Problem set.
1. Reproduce verbatim the passage of the Timberline review between "First and foremost" and "from the heat.", inclusive.
2. Extend the Timberline review beyond its final sentence, picking up where the text stops.

Selected passage.

First and foremost I have spent most of all of my snowboarding adventures at Timberline and do agree by far that Timberline has one of the best mountains in place for a resort. With that said... My trip was overall a good one. I went with a cousin, her friend and two more relatives by marriage all of whom were better skiiers than I am a snowboarder. None the less it was a good get together to have fun mostly.

The conditions of the resort were deteriorating fast yesterday. When we arrived it was clear skies for as far as the eye could see with a warm and semi-humid temperature of around 40 at the base lodge. Before I even hit the slopes when buying my ticket me and my friend Rob decided to start shedding clothing because it was that warm. In fact standing in line for the lifts I was sweating from the heat.

The ride to the top told the story. On the frontpage of DCSki.com you see a frosty scene of tree's and the slope past midstation. It was far from that yesterday with no tree's having any snow/ice on them, and several large melting spots were developing in some places with lots of water running off the trees as well. Snow conditions at base lodge were best described by one person who skiied past me, "This snow feels like I'm skiing in mashed potatoes". Of course nothing could be done with temperatures around 40 with humid air, I just chose a really bad day to go.

The lift systems so far haven't been a problem for me. In the 3+ years I have been going to Timberline there hasn't been any major stoppages of the lift outside of the usual person falling where they have to stop the lift momentarily. Other than the 10-12 minute ride time (due to the technology of the lift) it's been fine. Although I agree if possibly they should invest in a new faster lift system to appeal to customers.

Data excerpts.

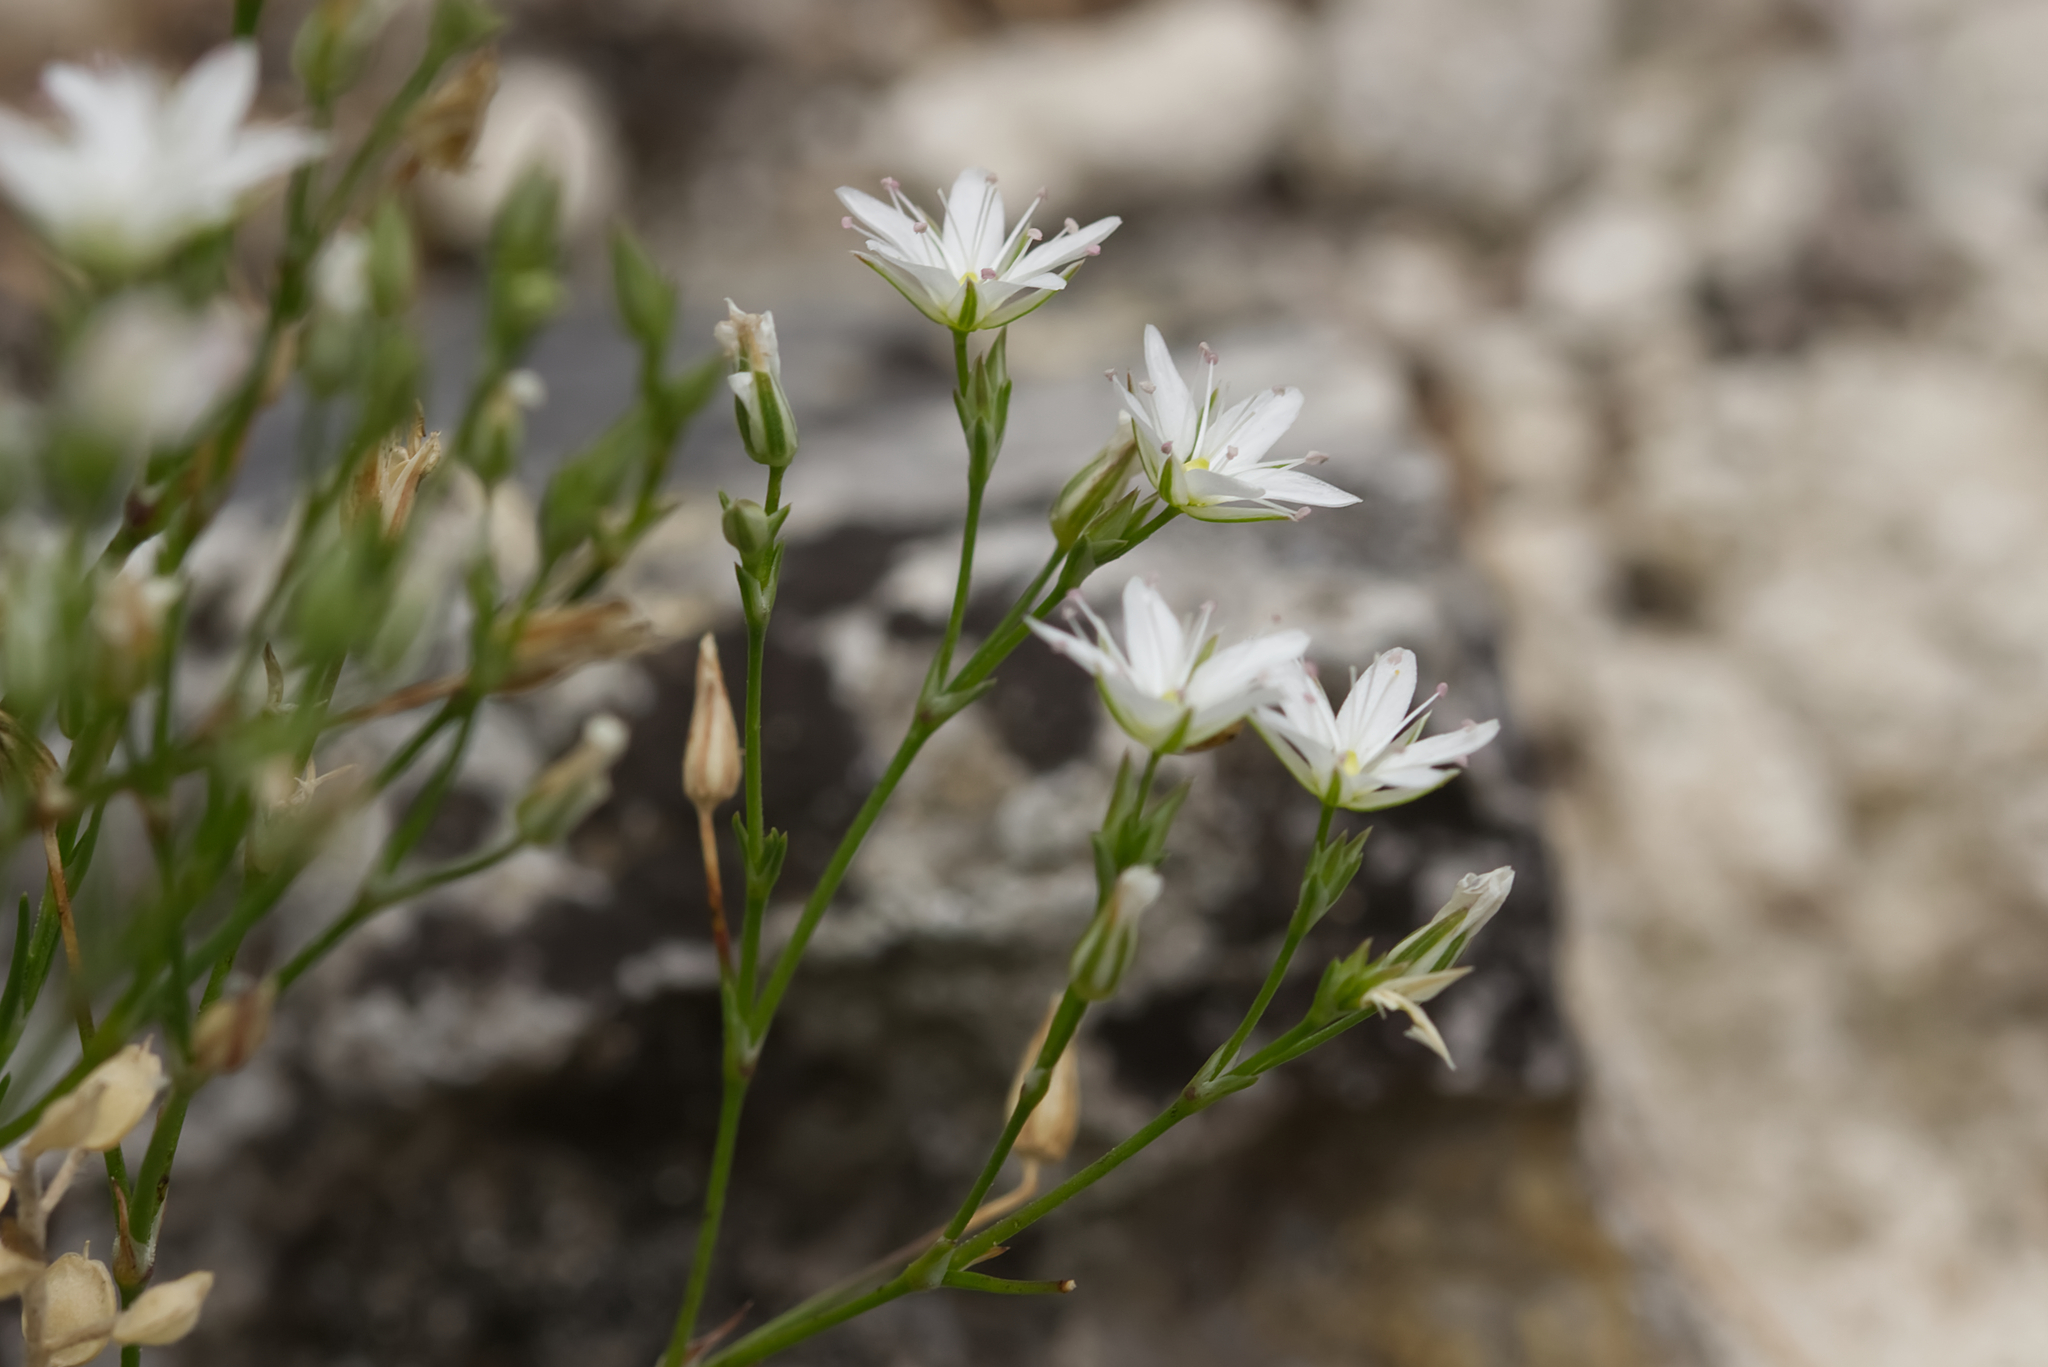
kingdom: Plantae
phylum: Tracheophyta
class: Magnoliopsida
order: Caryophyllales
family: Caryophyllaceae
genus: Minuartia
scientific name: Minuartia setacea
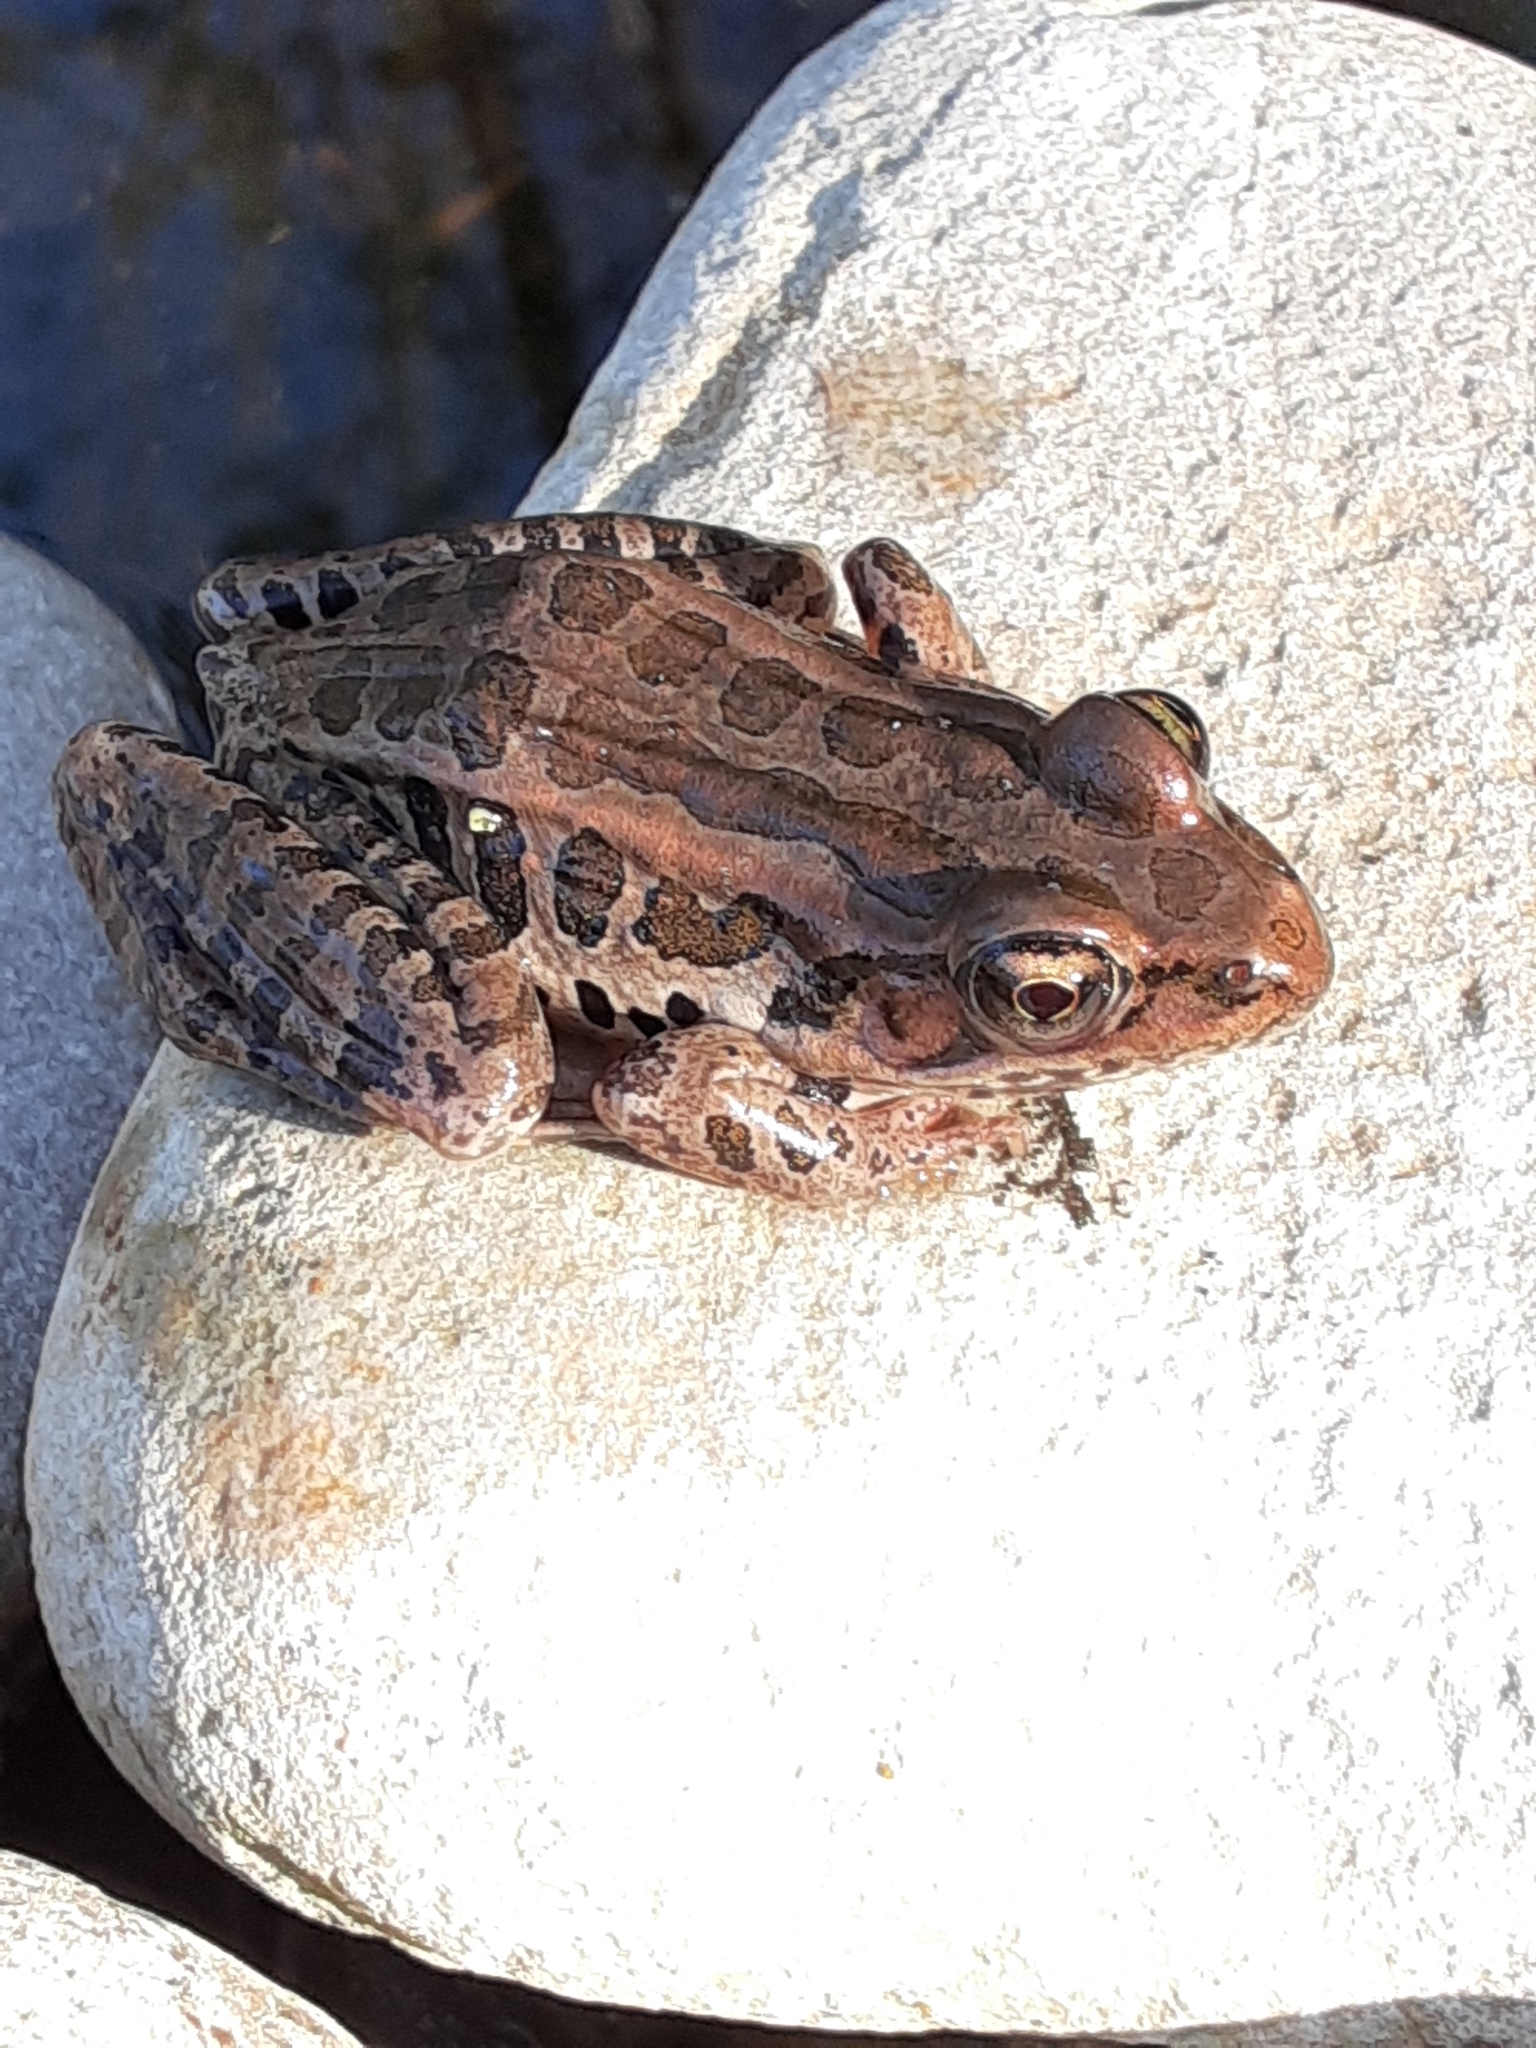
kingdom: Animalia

Answers to the exercises.
1.
First and foremost I have spent most of all of my snowboarding adventures at Timberline and do agree by far that Timberline has one of the best mountains in place for a resort. With that said... My trip was overall a good one. I went with a cousin, her friend and two more relatives by marriage all of whom were better skiiers than I am a snowboarder. None the less it was a good get together to have fun mostly.

The conditions of the resort were deteriorating fast yesterday. When we arrived it was clear skies for as far as the eye could see with a warm and semi-humid temperature of around 40 at the base lodge. Before I even hit the slopes when buying my ticket me and my friend Rob decided to start shedding clothing because it was that warm. In fact standing in line for the lifts I was sweating from the heat.

2.
Now onto a few comments I have about Timberlines ability to run the resort. The largest problem I have is that from the first time I ever went there, I got the feeling that they only gave you enough to get the job done and that was it. For example when it comes to the base lodge itself I have seen so many discrepencies in lack of quality of work it is appalling.

The food service is one. Yesterday at lunch time everyone was going for food and the line was horrendous. The line squiggled out into the tables, trays weren't stocked up, people serving food were getting customers mixed up and the line continued onto a single register where there are no bars to hold a full tray. Rather you have a fraction of a table spot to sit a balanced tray to get your money before your stuff falls over. It really is as if no one at all has put *any* thought into how to best serve customers food and to make it efficient.

Secondly is construction and design of the lodge itself. I come from a background of engineering and construction so I am quite familiar in recognizing certain no-no's. Most of the things I noticed were things such as bolts sticking up through the floor where flooring and joists are bolted together. Carpet was cut in a very shotty way with edges not secured causing tearing and wearing that I had noticed last year and the year prior.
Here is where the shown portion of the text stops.